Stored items
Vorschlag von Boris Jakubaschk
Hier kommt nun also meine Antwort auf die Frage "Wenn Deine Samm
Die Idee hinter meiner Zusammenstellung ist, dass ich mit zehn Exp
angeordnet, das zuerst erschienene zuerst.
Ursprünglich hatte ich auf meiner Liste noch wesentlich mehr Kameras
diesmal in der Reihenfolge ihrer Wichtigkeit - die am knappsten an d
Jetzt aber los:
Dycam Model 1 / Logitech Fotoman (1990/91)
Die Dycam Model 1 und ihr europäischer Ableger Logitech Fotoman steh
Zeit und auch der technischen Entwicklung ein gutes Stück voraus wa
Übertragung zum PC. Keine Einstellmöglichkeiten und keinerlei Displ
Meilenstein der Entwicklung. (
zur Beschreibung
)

## [WHAT THE EXERCISE ASKS]
The records above need to be retyped exactly.

## [EXERCISE RESULT]
Vorschlag von Boris Jakubaschk
Hier kommt nun also meine Antwort auf die Frage "Wenn Deine Samm
Die Idee hinter meiner Zusammenstellung ist, dass ich mit zehn Exp
angeordnet, das zuerst erschienene zuerst.
Ursprünglich hatte ich auf meiner Liste noch wesentlich mehr Kameras
diesmal in der Reihenfolge ihrer Wichtigkeit - die am knappsten an d
Jetzt aber los:
Dycam Model 1 / Logitech Fotoman (1990/91)
Die Dycam Model 1 und ihr europäischer Ableger Logitech Fotoman steh
Zeit und auch der technischen Entwicklung ein gutes Stück voraus wa
Übertragung zum PC. Keine Einstellmöglichkeiten und keinerlei Displ
Meilenstein der Entwicklung. (
zur Beschreibung
)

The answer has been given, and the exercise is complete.